# any pizza delivery guys?



## Kerplunkenstein (Sep 3, 2015)

Im starting next week. I was wondering what I can expect in pay for a 4-5 hr shift. Thanks


----------



## iamnightmare73 (May 2, 2017)

When it's not busy, be prepared to work in the store. assemble pizza boxes, wash and rinse the pizza platters (?), sweep the floor, stock soda, help customers when they come in to pick up their order, answer the phone for orders....

The place where I worked, it was customer first. We had to try and clear out the customers as much as we can before we could take the orders and deliver them.

Good luck.


----------



## Torin (Apr 26, 2017)

Pretty much what he said if you are not driven you are makes boxes putting orders away answering phones dealing with people. 

Money is what ever your hourly is plus if you get a delivery fee and tips and all that depends on state and the market you are in and also the how well known the shop is. Also how long you worked there plays a part in it as well. 

So money wise hourly plus nothing to buying Gucci flip flops 

Also hope you don't mind driven in shitty weather snow ice and rain are always fun.


----------



## Lee239 (Mar 24, 2017)

Torin said:


> Pretty much what he said if you are not driven you are makes boxes putting orders away answering phones dealing with people.
> 
> Money is what ever your hourly is plus if you get a delivery fee and tips and all that depends on state and the market you are in and also the how well known the shop is. Also how long you worked there plays a part in it as well.
> 
> ...


Did most people tip? Do people pay with debit or credit and do they tip on the card?


----------



## iamnightmare73 (May 2, 2017)

Some do and some don't. If you deliver the pizza early, you might get a big tip. But I don't know the market in your area.

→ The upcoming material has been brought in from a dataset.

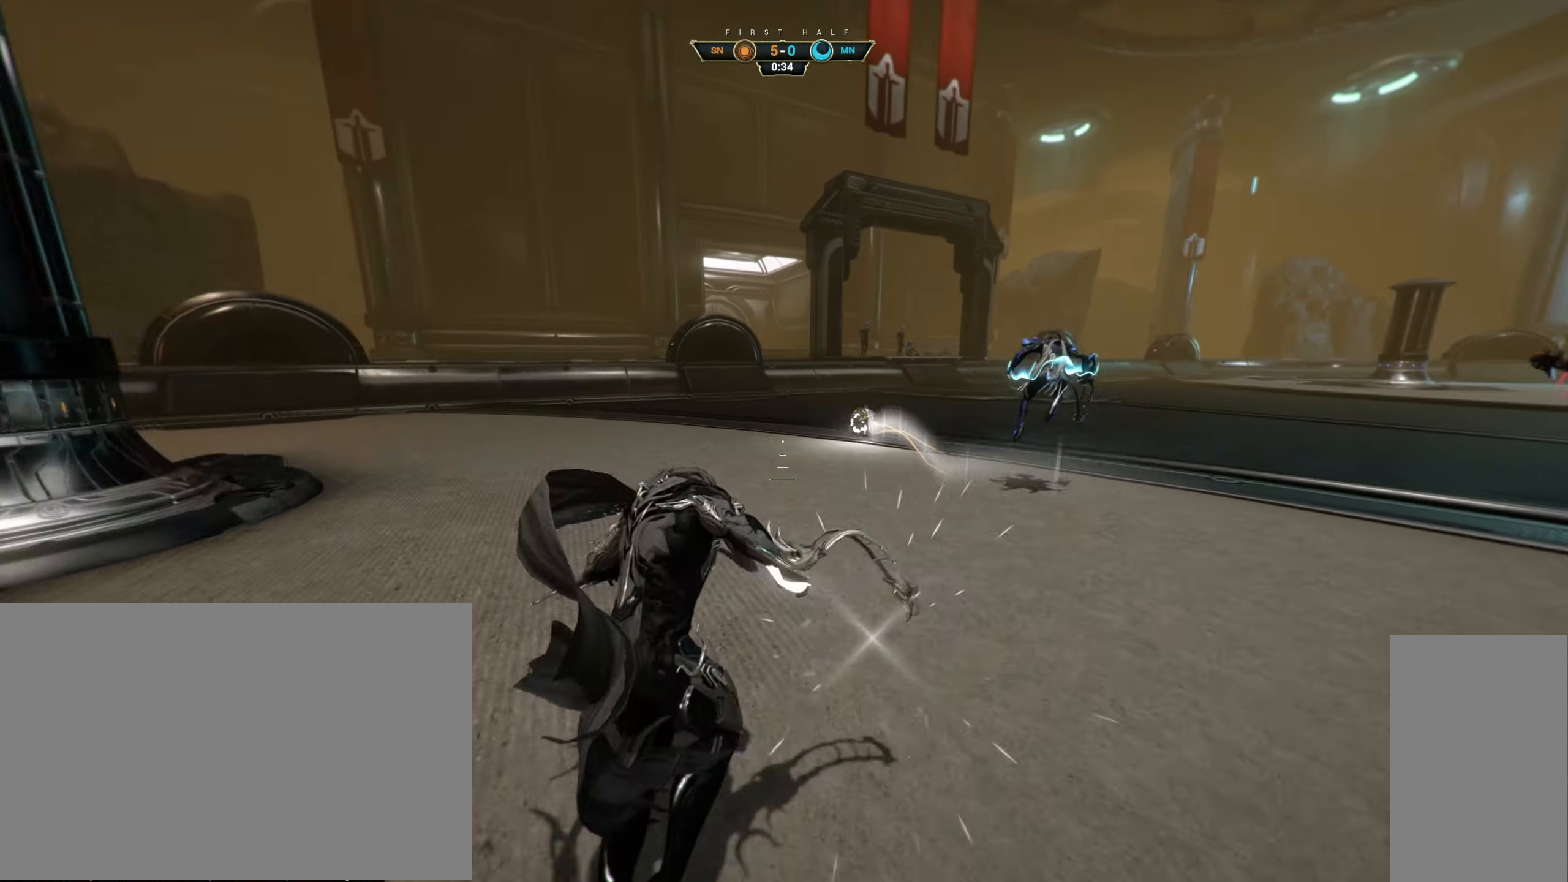
{"keys": [], "mouse": [], "events": [[84, "w", "up"], [450, "a", "up"]]}
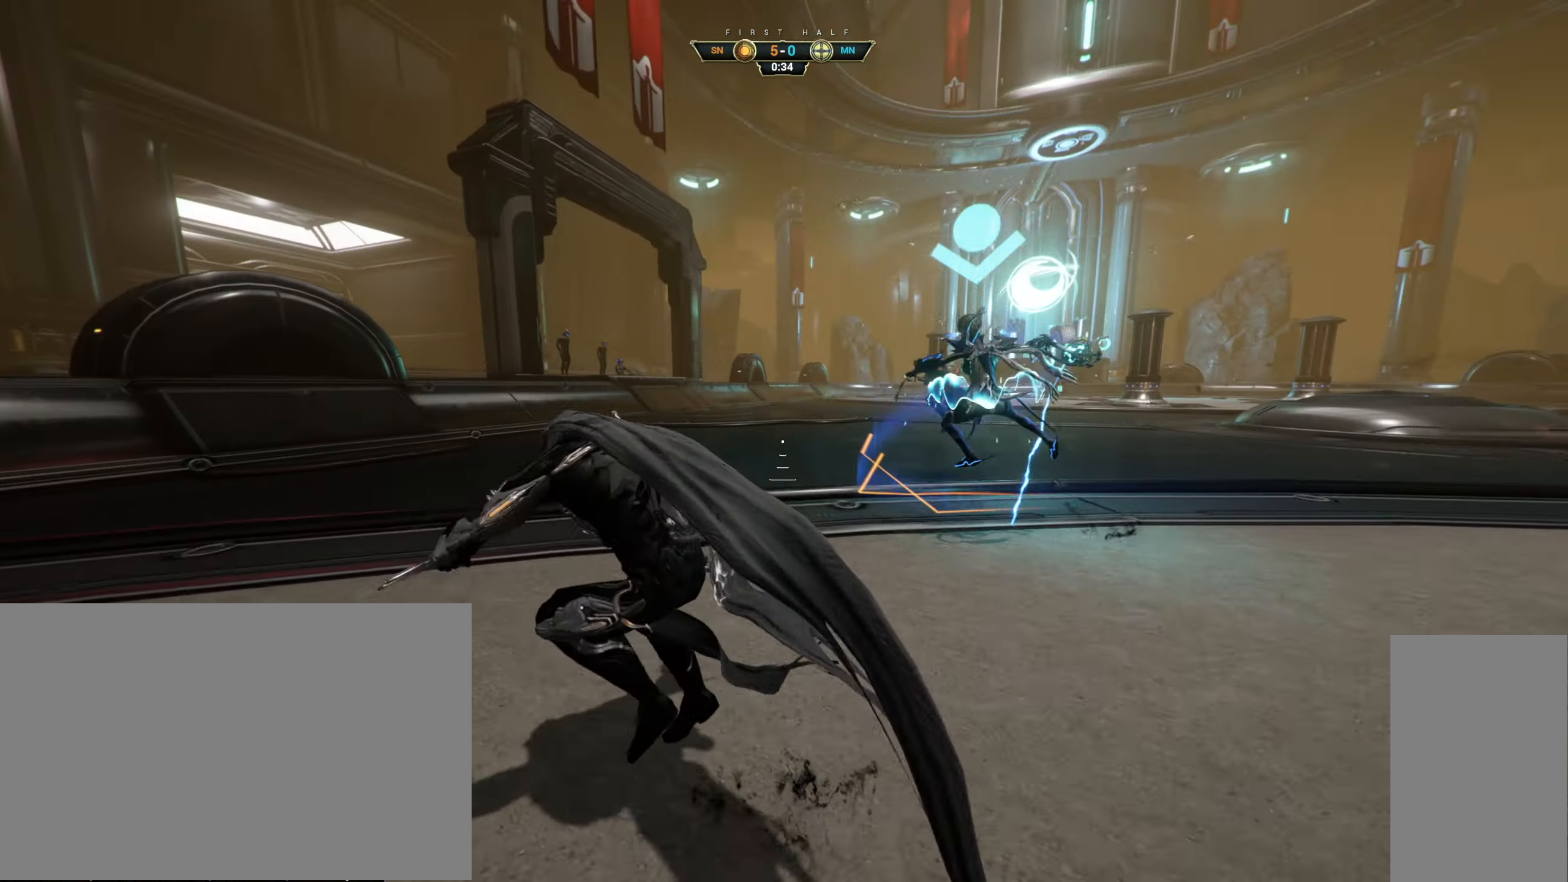
{"keys": ["ctrl", "w"], "mouse": [], "events": [[434, "w", "down"], [484, "ctrl", "down"]]}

Yes, they use their cards and some put the tip on the card already. Some also pay cash. Which means, they would have to pay you when get to their place. They might tip you, they might not. Better not to expect that they tip you so you don't get disappointed. In some cases, they'll ask for change. You are not allowed to carry more than $20 in change (but maybe it depends on the pizza place). If you don't have enough change, you might be required to go back to the pizza place and get the change (don't leave the pizza with the customer, you have to bring it with you and bring it back).


----------



## Kerplunkenstein (Sep 3, 2015)

finished my first 5 hour shift and did decently. $100 before I had to account for gas/wear and tear.


----------



## Torin (Apr 26, 2017)

Lee239 said:


> Did most people tip? Do people pay with debit or credit and do they tip on the card?


like i said it depends on the market most ppl tip how much idk. i dont live and work in the area but in gen you can make money


----------



## tohunt4me (Nov 23, 2015)

Kerplunkenstein said:


> Im starting next week. I was wondering what I can expect in pay for a 4-5 hr shift. Thanks


$50.00-$70.00 cash tips.



Kerplunkenstein said:


> Im starting next week. I was wondering what I can expect in pay for a 4-5 hr shift. Thanks


Makes uber look bad.

NO NEED TO TIP !


----------



## Kerplunkenstein (Sep 3, 2015)

tips averaged about $5-6. My biggest tip was $12


----------



## NBR (Oct 17, 2015)

Torin said:


> like i said it depends on the market most ppl tip how much idk. i dont live and work in the area but in gen you can make money


I used to deliver pizza in one city 5:00 p.m. to 9:00 p.m. On the end I have an average of $30 on tips a day. After months I quit.
Then, I started to deliver pizza in another city, same hours. I could make $50+ each night and around $70+ on weekends.

As Torin said, it depends on the market.


----------



## Dakota1 (Feb 28, 2016)

I delivered pizza in southern Marin county, Ca. For over14yrs..average around $25-30 per hour if not more..it all depends on how popular the pizza parlor is and how many deliveries you get in a shift..you might get a no tip here and there..and $40 or more here and there...expect to recieve 15% of bill total plus hourly pay in my case it was $13 per hour+54cent per mile mileage reimbursement....This was from working at Round Table Pizza a busy store


----------



## PepeLePiu (Feb 3, 2017)

I love doing deliveries, the bad thing is that the person that runs the app is getting too many drivers onboard, she lost a few of the good drivers already.
I was making over $ 100 bucks a day on two 3 and 4 hour shifts, now is down to 60-70, still not bad since I do Uber and Lyft also so my averages still above $20.00 bucks an hour.


----------